According to Calle, an actor can use his body to communicate emotions that the audience can identify with, such as laughter or sadness. But when working with robotics and effects, you have to use inanimate objects to tell the story.

“An audience member can’t look at a shaft of light and automatically think of happiness, ” he said. “But as a designer you have to define happiness with a shaft of light. That’s incredible storytelling … and it’s why we have standing ovations. At the end you’re so enthralled in the story that you have to jump to your feet.”

Before he was transforming installation art into capital product, Calle worked as a set designer for Disney’s Pirates of the Caribbean II: Dead Man’s Chest and III: At World’s End with a BFA in scenic design from the California Institute of the Arts. He then worked as a set designer for the MTV Movie Awards and as an assistant art director for Starz’s Magic City before catching sight of an open art director position at EDC from his mentor Jeremy Railton in 2009. It was an opening he landed.

Since then, Calle has served as EDC’s director of design and CEO, and as of March 2016, became its chief creative officer. He and his team, which ranges from 12 to 50 artists and contractors, recently installed two $20 million attractions in Macau, where his work is becoming a popular sensation.

One of EDC’s best-known pieces is the Fortune Diamond show at the Galaxy Hotel in Macau. Located in the hotel lobby, the show combines lighting effects, mobile chandeliers, fog machines, fountains and robotics with adventurous music to create a fantastical story of the birth of a diamond. As the music crescendos, the fountain rises and then descends to reveal a diamond that flashes and hovers above a bed of colored fog.

Calle said that while installing the piece the artists, designers, engineers and other workers took on many different roles to see to its completion.

“I could be writing a script in the morning, but that turns into illustration work, which transitions into storyboarding, then it’s back to directing and setting up cues at the end of the day, ” Calle said.

One of EDC’s most internationally treasured installments is Crane Dance, a 70-million dollar iconic art show designed for Resorts World Sentosa in Singapore. “In the performance, two 90-foot, 150, 000-pound robotic cranes carry out a graceful courtship dance amid a rush of water and light effects from a steel island 200 feet offshore, ” said Calle. In 2012, Calle and his team received the Thea Award for Outstanding Achievement: Show Spectacular for Crane Dance.

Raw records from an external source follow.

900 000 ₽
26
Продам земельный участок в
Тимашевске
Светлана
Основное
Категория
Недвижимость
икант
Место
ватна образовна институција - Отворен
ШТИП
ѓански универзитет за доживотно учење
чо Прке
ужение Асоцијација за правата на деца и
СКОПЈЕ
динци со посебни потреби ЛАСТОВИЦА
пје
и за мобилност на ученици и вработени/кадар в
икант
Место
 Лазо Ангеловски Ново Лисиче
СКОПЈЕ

“[With Crane Dance] we wanted to connect to the audience just like film or theater does, ” Calle said. “Not only do people from every culture understand it, but they connect to it. Basic storytelling is what mankind has been doing in caves for the past 10, 000 years. The language doesn’t matter because there’s no language involved in the story at all.”

As the newly appointed chief creative officer for EDC, Calle says he looks for opportunities to combine ideas with new technological developments so that EDC stays on the edge of contemporary art. These developments include augmented reality sequences and holograms akin to Musion’s famous Tupac revival at the 2012 Coachella Valley Music and Arts Festival. Calle says that EDC plans to incorporate these and other inventions into arena and touring shows.

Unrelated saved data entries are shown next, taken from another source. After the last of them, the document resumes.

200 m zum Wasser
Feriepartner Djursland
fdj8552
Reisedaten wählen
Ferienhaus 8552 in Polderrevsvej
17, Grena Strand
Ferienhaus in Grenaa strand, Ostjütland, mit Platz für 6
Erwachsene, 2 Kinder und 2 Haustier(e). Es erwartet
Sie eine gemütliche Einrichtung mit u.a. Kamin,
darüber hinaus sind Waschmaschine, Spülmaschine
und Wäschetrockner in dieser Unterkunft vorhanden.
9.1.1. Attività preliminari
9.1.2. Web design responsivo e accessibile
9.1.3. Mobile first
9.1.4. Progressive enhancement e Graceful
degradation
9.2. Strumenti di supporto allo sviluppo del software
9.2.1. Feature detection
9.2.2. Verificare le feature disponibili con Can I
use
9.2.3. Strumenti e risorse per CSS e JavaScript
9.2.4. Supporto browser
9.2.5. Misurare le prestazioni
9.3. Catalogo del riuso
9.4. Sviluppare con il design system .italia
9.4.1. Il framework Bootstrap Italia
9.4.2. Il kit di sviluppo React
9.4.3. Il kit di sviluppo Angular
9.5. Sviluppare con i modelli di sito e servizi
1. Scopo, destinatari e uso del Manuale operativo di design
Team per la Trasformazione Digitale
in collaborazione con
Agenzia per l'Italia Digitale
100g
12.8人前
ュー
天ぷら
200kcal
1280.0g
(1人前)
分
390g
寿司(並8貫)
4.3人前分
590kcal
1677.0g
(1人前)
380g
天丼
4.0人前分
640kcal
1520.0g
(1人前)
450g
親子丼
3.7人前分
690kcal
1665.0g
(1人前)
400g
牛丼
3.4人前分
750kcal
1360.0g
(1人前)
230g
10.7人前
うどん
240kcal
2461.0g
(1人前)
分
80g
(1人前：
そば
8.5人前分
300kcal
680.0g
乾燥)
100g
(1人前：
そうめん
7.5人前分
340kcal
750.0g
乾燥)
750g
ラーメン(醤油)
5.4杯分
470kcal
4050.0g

The horizon is rich with opportunity for EDC. Calle is currently leading the development of an installation piece for a festival in Macau and a new kinetic art architecture attraction for mainland China. And while he patiently works in the U.S. and abroad—it takes 18 months to four and a half years to move pieces of this scale from concept to reality—he also plans on creating an impact near home, at the Los Angeles County Museum of Art. If accepted into the museum, EDC’s walkthrough installation piece will be based on Plato’s “Allegory of the Cave” and use special effects to dig at questions about the true nature of reality.

It Takes a Village: Alex Calle’s foundation is strong. He credits his girlfriend of 15 years, Jamie; his mother and his close-knit group of friends, mentors and co-workers for his continuing success.